◆ SUPPLIED TEXT
▼

Creative Expansion Techniques

1. What If Scenarios

Ask one provocative question, get response, then ask another:

  • "What if this had unlimited budget?"
  • "What if security wasn't a concern?"
  • "What if users were technical experts?"
  • "What if this needed to work offline?"

2. Analogical Thinking

Give one example analogy, ask for 2-3 more:

  • "This system is like a library checkout system because..."
  • "User authentication is like hotel key cards because..."
  • "Data flow is like a restaurant kitchen because..."

3. Reversal/Inversion

Pose the reverse question:

  • "How would we make this completely unusable?"
  • "What would cause maximum security vulnerabilities?"
  • "How could we ensure the worst user experience?"

4. First Principles Thinking

Break down to fundamentals:

  • "What are the core user needs?"
  • "What are the essential data flows?"
  • "What are the minimum technical requirements?"

Structured Frameworks

5. SCAMPER Method

Go through one letter at a time:

  • Substitute: What can be substituted?
  • Combine: What can be combined?
  • Adapt: What can be adapted?
  • Modify: What can be modified?
  • Put to other uses: What other uses?
  • Eliminate: What can be eliminated?
  • Reverse: What can be reversed?

6. Six Thinking Hats

Present one hat at a time:

  • White Hat: Facts and information
  • Red Hat: Emotions and feelings
  • Black Hat: Critical judgment
  • Yellow Hat: Positive assessment
  • Green Hat: Creative alternatives
  • Blue Hat: Process control

7. Mind Mapping

Start with central concept, suggest branches:

  • Core functionality branches
  • User type branches
  • Technical component branches
  • Integration point branches

Collaborative Techniques

8. "Yes, And..." Building

Alternate building on ideas:

  • User suggests feature
  • Orchestrator "yes and" adds enhancement
  • User "yes and" adds complexity
  • Continue building

9. Brainwriting/Round Robin

Build on each other's ideas:

  • One party suggests base concept
  • Other party builds enhancement
  • First party adds implementation detail
  • Continue developing

10. Random Stimulation

Give random prompt/word, make connections:

  • "Coffee shop" → How does this relate to user onboarding?

▲

◆ PROVIDED MATERIAL
▼

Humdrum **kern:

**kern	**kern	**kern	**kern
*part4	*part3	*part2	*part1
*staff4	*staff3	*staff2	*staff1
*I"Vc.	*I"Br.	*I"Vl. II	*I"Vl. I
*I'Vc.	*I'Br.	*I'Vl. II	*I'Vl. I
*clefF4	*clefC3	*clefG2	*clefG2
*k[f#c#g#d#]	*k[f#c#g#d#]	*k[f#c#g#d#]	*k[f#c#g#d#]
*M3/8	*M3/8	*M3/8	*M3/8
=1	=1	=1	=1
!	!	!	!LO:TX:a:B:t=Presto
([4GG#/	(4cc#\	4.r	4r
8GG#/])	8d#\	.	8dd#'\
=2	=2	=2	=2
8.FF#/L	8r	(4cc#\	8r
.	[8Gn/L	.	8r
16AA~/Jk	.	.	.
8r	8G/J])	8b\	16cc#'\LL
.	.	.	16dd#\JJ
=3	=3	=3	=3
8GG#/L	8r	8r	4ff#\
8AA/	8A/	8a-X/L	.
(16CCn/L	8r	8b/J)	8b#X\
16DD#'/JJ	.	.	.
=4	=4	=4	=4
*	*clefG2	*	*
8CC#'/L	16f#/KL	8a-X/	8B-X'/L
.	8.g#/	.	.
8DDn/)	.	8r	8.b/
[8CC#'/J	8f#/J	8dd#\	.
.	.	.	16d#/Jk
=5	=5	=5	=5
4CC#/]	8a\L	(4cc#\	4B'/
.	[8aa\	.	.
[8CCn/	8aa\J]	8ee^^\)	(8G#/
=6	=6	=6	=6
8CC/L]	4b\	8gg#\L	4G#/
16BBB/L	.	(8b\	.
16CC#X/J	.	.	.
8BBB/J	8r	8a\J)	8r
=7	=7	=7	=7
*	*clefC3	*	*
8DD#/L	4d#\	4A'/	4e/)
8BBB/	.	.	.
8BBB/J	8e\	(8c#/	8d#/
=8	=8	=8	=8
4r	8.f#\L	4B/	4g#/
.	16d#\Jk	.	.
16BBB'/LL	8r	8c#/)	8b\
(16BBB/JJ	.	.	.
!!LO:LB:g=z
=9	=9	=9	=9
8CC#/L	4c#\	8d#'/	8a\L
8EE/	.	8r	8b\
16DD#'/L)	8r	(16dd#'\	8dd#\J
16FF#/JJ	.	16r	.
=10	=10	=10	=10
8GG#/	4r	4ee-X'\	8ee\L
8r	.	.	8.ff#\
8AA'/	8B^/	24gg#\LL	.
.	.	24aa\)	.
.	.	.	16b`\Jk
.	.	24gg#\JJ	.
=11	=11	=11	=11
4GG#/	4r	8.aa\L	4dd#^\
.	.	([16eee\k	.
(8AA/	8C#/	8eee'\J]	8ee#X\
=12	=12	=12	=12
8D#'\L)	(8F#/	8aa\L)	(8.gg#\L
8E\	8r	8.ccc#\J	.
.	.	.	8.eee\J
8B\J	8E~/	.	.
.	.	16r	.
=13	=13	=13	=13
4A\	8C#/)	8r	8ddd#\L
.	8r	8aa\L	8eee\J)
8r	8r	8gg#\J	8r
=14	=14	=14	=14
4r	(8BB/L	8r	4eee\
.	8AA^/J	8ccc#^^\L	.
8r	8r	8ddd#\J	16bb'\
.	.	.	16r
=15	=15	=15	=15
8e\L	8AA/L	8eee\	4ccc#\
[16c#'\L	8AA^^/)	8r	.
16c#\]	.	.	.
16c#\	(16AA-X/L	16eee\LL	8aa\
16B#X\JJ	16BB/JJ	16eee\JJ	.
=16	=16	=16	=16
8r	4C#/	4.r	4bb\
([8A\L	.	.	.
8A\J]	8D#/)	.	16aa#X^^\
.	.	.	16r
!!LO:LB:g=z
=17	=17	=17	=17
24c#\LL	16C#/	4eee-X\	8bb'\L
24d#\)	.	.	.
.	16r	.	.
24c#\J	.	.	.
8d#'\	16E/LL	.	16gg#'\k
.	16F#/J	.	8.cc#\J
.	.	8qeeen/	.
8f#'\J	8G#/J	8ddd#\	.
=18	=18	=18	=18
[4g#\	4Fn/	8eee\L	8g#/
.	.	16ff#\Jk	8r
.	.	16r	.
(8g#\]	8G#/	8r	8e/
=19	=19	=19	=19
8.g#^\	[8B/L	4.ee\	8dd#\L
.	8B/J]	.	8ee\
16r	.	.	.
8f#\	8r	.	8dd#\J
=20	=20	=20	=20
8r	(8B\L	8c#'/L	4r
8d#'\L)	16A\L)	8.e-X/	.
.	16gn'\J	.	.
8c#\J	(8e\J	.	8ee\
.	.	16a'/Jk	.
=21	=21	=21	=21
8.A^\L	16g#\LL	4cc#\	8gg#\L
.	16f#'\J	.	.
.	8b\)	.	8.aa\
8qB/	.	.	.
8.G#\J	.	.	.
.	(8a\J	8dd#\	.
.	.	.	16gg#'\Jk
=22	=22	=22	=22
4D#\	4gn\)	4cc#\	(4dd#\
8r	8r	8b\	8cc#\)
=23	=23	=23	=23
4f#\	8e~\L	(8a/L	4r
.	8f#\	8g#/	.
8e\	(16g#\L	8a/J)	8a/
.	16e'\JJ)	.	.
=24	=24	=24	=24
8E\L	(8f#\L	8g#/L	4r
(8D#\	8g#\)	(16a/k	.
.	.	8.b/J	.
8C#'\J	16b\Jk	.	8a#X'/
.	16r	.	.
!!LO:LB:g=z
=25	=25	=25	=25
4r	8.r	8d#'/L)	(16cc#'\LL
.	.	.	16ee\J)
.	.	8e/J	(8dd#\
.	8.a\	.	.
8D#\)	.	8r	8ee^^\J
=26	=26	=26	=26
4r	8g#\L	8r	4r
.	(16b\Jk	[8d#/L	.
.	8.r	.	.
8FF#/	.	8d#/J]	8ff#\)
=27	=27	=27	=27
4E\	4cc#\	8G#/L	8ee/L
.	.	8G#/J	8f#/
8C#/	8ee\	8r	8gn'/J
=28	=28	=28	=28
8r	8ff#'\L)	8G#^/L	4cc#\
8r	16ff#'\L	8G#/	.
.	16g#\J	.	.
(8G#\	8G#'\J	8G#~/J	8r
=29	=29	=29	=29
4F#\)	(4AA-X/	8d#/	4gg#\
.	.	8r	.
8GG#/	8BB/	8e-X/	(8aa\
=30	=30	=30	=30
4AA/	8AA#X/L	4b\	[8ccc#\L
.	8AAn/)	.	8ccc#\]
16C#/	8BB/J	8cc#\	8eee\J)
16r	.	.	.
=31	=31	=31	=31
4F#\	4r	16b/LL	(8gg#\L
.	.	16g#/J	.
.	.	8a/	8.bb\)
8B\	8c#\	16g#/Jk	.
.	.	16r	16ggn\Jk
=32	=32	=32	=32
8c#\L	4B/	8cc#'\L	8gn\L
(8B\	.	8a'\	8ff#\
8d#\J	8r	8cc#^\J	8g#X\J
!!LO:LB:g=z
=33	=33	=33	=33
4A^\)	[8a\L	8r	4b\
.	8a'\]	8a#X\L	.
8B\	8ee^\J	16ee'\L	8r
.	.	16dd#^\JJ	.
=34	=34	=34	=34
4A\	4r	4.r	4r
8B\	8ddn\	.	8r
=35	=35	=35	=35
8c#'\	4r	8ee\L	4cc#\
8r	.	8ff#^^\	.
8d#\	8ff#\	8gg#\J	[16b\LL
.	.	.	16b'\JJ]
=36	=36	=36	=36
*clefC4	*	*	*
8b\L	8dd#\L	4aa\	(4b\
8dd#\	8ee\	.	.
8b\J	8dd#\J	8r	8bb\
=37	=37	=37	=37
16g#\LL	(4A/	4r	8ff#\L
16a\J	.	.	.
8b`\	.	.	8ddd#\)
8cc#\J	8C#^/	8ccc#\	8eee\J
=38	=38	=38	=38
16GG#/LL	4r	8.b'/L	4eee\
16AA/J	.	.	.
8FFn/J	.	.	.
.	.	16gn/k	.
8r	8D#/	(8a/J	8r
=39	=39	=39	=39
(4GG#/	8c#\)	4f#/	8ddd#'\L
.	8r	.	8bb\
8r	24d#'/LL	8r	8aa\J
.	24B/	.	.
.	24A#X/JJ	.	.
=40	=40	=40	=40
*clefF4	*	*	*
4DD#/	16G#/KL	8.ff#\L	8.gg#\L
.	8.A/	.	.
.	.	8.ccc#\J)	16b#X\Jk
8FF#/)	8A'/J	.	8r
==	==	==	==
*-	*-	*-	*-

▲

◆ WORK INSTRUCTIONS
a) Copy the creative techniques text from "Structured Frameworks" to "What other uses?".
b) In the creative techniques text, what does the Mind Mapping technique start with?
c) Which hats does the creative techniques text name under Six Thinking Hats?
The lines aren't needed for anything here.

◆ THE REPLIES
a)
Structured Frameworks

5. SCAMPER Method

Go through one letter at a time:

  • Substitute: What can be substituted?
  • Combine: What can be combined?
  • Adapt: What can be adapted?
  • Modify: What can be modified?
  • Put to other uses: What other uses?

b) It starts with a central concept and then suggests branches.

c) White Hat, Red Hat, Black Hat, Yellow Hat, Green Hat, Blue Hat